Emancipation Proclamation - Legacy - Critiques

Critiques

As the years went on and American life continued to be deeply unfair towards blacks, cynicism towards Lincoln and the Emancipation Proclamation increased. Some 20th-century black intellectuals, including W. E. B. Du Bois, James Baldwin and Julius Lester, described the proclamation as essentially worthless. Perhaps the strongest attack was Lerone Bennett's Forced into Glory: Abraham Lincoln's White Dream (2000), which claimed that Lincoln was a white supremacist who issued the Emancipation Proclamation in lieu of the real racial reforms for which radical abolitionists pushed. In his Lincoln's Emancipation Proclamation, Allen C. Guelzo noted the professional historians' lack of substantial respect for the document, since it has been the subject of few major scholarly studies. He argued that Lincoln was America's "last Enlightenment politician" and as such was dedicated to removing slavery strictly within the bounds of law.
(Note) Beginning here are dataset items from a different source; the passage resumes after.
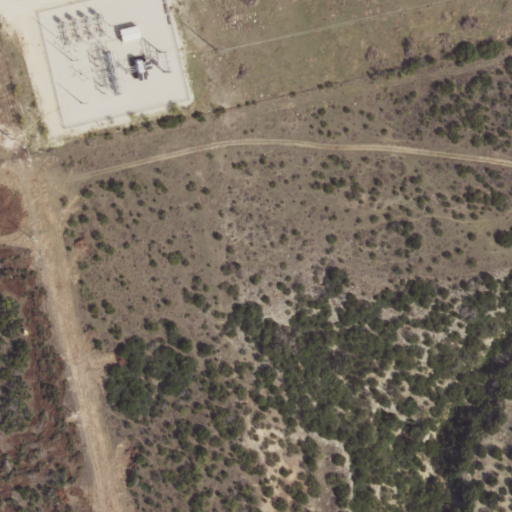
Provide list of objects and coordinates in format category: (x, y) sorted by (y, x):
power tower: (214, 48)
power substation: (109, 58)
power tower: (159, 62)
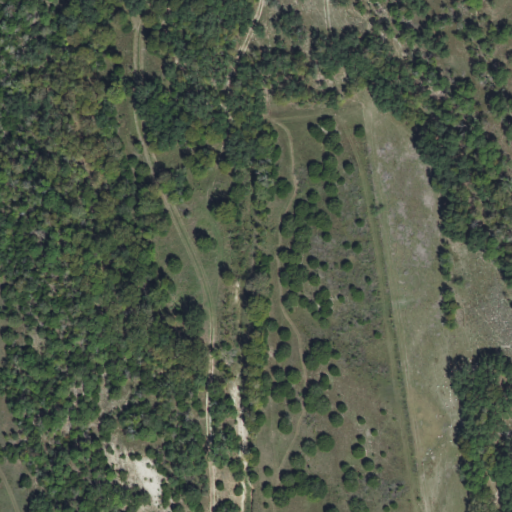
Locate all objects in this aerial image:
road: (219, 251)
road: (61, 253)
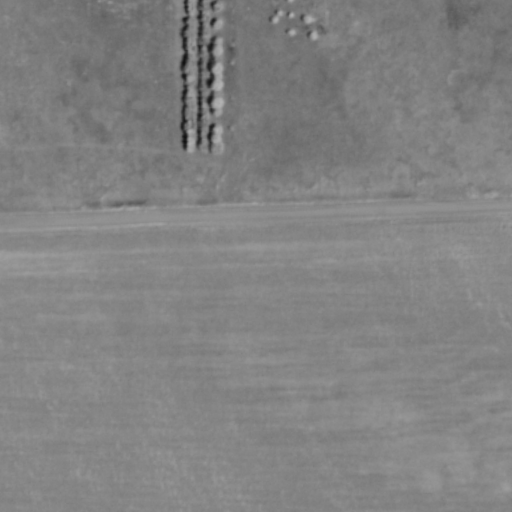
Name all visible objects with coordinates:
road: (256, 212)
crop: (258, 367)
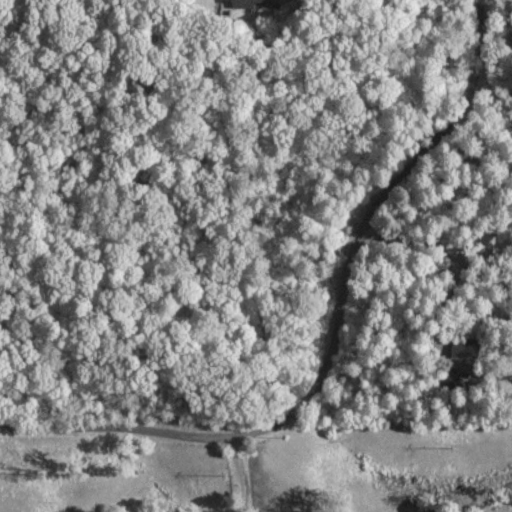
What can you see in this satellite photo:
road: (363, 56)
road: (135, 63)
road: (322, 85)
road: (461, 96)
building: (459, 348)
road: (278, 418)
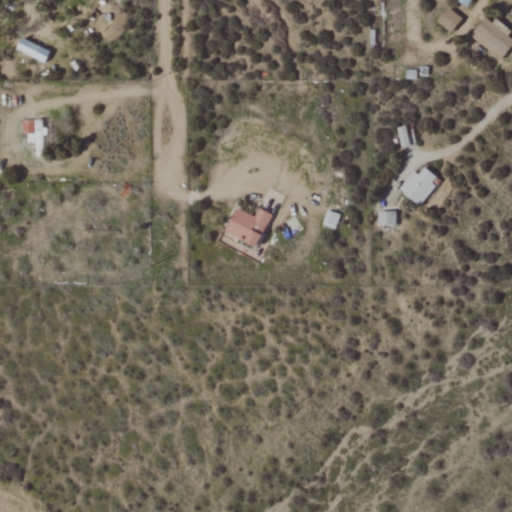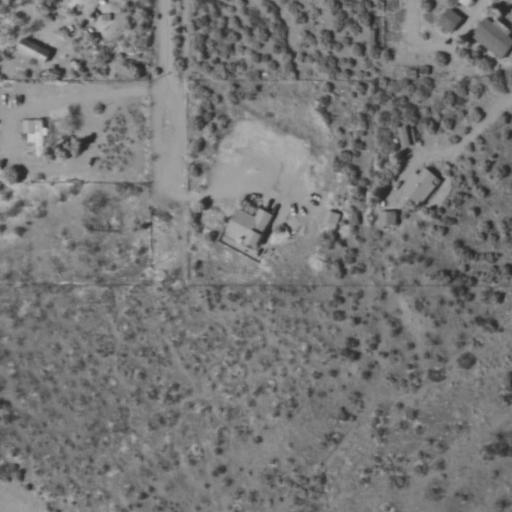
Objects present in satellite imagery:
building: (463, 2)
building: (448, 20)
building: (491, 38)
building: (31, 50)
road: (166, 95)
road: (6, 127)
road: (471, 133)
building: (34, 135)
building: (405, 137)
building: (418, 185)
building: (386, 219)
building: (246, 227)
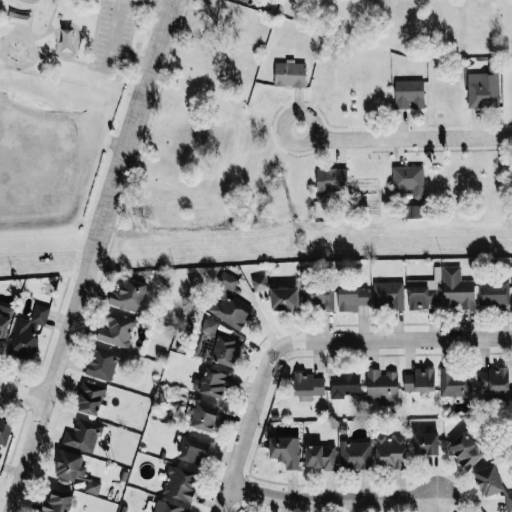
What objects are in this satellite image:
building: (249, 0)
road: (110, 51)
building: (289, 74)
building: (483, 87)
building: (409, 94)
road: (402, 136)
building: (409, 179)
building: (328, 182)
building: (511, 185)
building: (411, 211)
power tower: (298, 241)
road: (92, 256)
building: (259, 282)
building: (259, 283)
building: (457, 288)
building: (457, 288)
building: (493, 291)
building: (495, 291)
building: (386, 294)
building: (423, 294)
building: (318, 295)
building: (388, 295)
building: (422, 295)
building: (128, 296)
building: (285, 297)
building: (318, 298)
building: (350, 298)
building: (352, 298)
building: (284, 299)
building: (229, 303)
building: (228, 304)
building: (4, 319)
building: (209, 326)
building: (116, 330)
building: (27, 332)
road: (305, 343)
building: (227, 350)
building: (225, 351)
building: (102, 363)
building: (493, 379)
building: (419, 380)
building: (215, 381)
building: (212, 383)
building: (453, 383)
building: (344, 384)
building: (307, 386)
building: (381, 386)
road: (25, 387)
building: (90, 397)
building: (204, 416)
building: (206, 416)
building: (4, 431)
building: (82, 435)
building: (425, 443)
building: (193, 449)
building: (194, 450)
building: (285, 450)
building: (466, 450)
building: (389, 451)
building: (355, 455)
building: (320, 456)
building: (70, 466)
building: (179, 483)
building: (179, 483)
building: (92, 486)
building: (57, 502)
building: (167, 507)
building: (167, 507)
road: (327, 509)
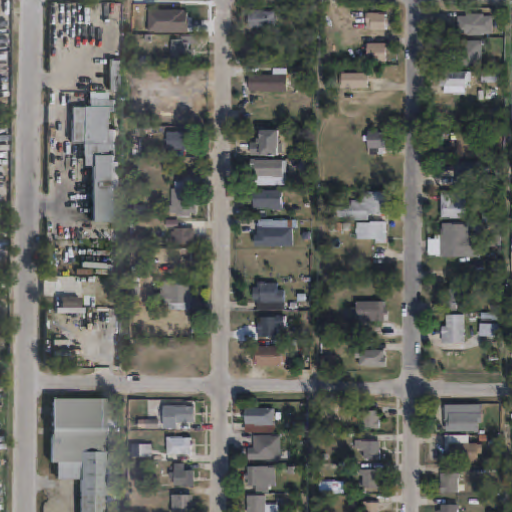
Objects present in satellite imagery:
building: (262, 20)
building: (263, 20)
building: (376, 22)
building: (377, 22)
building: (475, 24)
building: (479, 26)
building: (181, 49)
building: (183, 49)
building: (474, 51)
building: (376, 52)
building: (378, 53)
building: (474, 54)
building: (115, 76)
building: (116, 77)
building: (355, 81)
building: (355, 81)
building: (455, 82)
building: (458, 82)
building: (268, 83)
building: (269, 83)
building: (91, 133)
building: (176, 139)
building: (178, 142)
building: (377, 142)
building: (268, 143)
building: (377, 143)
building: (268, 144)
building: (469, 144)
building: (465, 146)
building: (99, 153)
building: (270, 170)
building: (269, 172)
building: (477, 175)
building: (470, 176)
building: (106, 187)
building: (182, 199)
building: (183, 199)
building: (268, 199)
building: (268, 200)
building: (365, 206)
building: (456, 207)
building: (366, 208)
building: (454, 208)
building: (373, 230)
building: (372, 232)
building: (274, 233)
building: (274, 233)
building: (183, 236)
building: (183, 237)
building: (455, 242)
building: (459, 243)
road: (34, 255)
road: (225, 256)
road: (416, 256)
building: (175, 295)
building: (176, 296)
building: (269, 297)
building: (269, 298)
building: (459, 299)
building: (456, 300)
building: (370, 311)
building: (371, 312)
building: (271, 327)
building: (270, 328)
building: (490, 331)
building: (495, 332)
building: (453, 333)
building: (459, 334)
building: (270, 357)
building: (272, 357)
building: (373, 359)
building: (373, 359)
road: (272, 377)
building: (176, 414)
building: (258, 415)
building: (462, 416)
building: (179, 417)
building: (367, 419)
building: (464, 419)
building: (260, 420)
building: (372, 420)
building: (178, 443)
building: (180, 446)
building: (492, 446)
building: (265, 447)
building: (462, 447)
building: (84, 448)
building: (140, 448)
building: (265, 448)
building: (368, 449)
building: (86, 450)
building: (370, 450)
building: (142, 451)
building: (463, 451)
building: (181, 473)
building: (260, 474)
building: (183, 475)
building: (369, 479)
building: (371, 480)
building: (450, 481)
building: (450, 483)
building: (181, 502)
building: (183, 503)
building: (256, 503)
building: (257, 504)
building: (368, 507)
building: (371, 507)
building: (448, 507)
building: (448, 508)
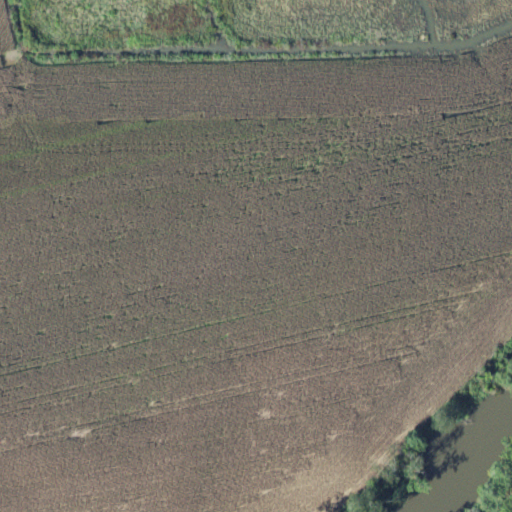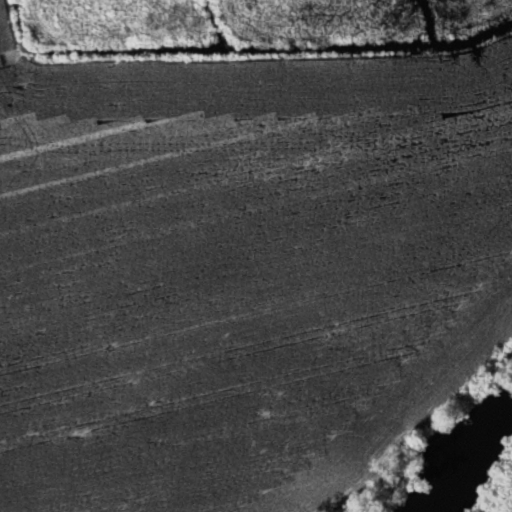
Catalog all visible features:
river: (468, 458)
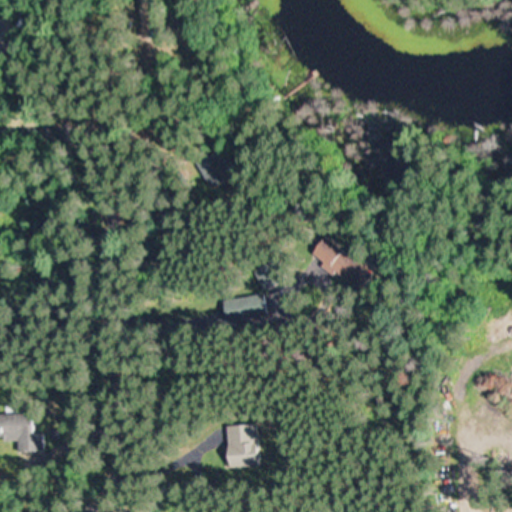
Other historians have given more credit to Lincoln for what he accomplished within the tensions of his cabinet and a society at war, for his own growth in political and moral stature, and for the promise he held out to the slaves. More might have been accomplished if he had not been assassinated. As Eric Foner wrote:

Lincoln was not an abolitionist or Radical Republican, a point Bennett reiterates innumerable times. He did not favor immediate abolition before the war, and held racist views typical of his time. But he was also a man of deep convictions when it came to slavery, and during the Civil War displayed a remarkable capacity for moral and political growth.